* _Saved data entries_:
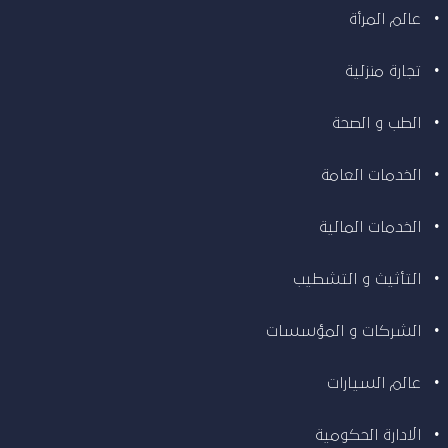
عالم المرأة
تجارة منزلية
الطب و الصحة
الخدمات العامة
الخدمات المالية
التأثيث و التشطيب
الشركات و المؤسسات
عالم السيارات
الادارة الحكومية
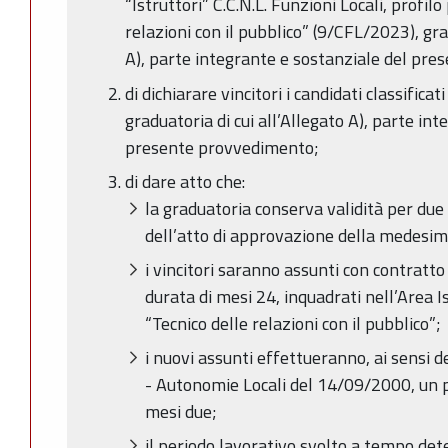
“Istruttori” C.C.N.L. Funzioni Locali, profil
relazioni con il pubblico” (9/CFL/2023), gr
A), parte integrante e sostanziale del pres
di dichiarare vincitori i candidati classifica
graduatoria di cui all’Allegato A), parte in
presente provvedimento;
di dare atto che:
la graduatoria conserva validità per due
dell’atto di approvazione della medesim
i vincitori saranno assunti con contratto
durata di mesi 24, inquadrati nell’Area I
“Tecnico delle relazioni con il pubblico”;
i nuovi assunti effettueranno, ai sensi de
- Autonomie Locali del 14/09/2000, un p
mesi due;
il periodo lavorativo svolto a tempo det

* _Description of the task_: If a line of the records holds the word "Locali", count it; report only the total.

* _Solution_: 2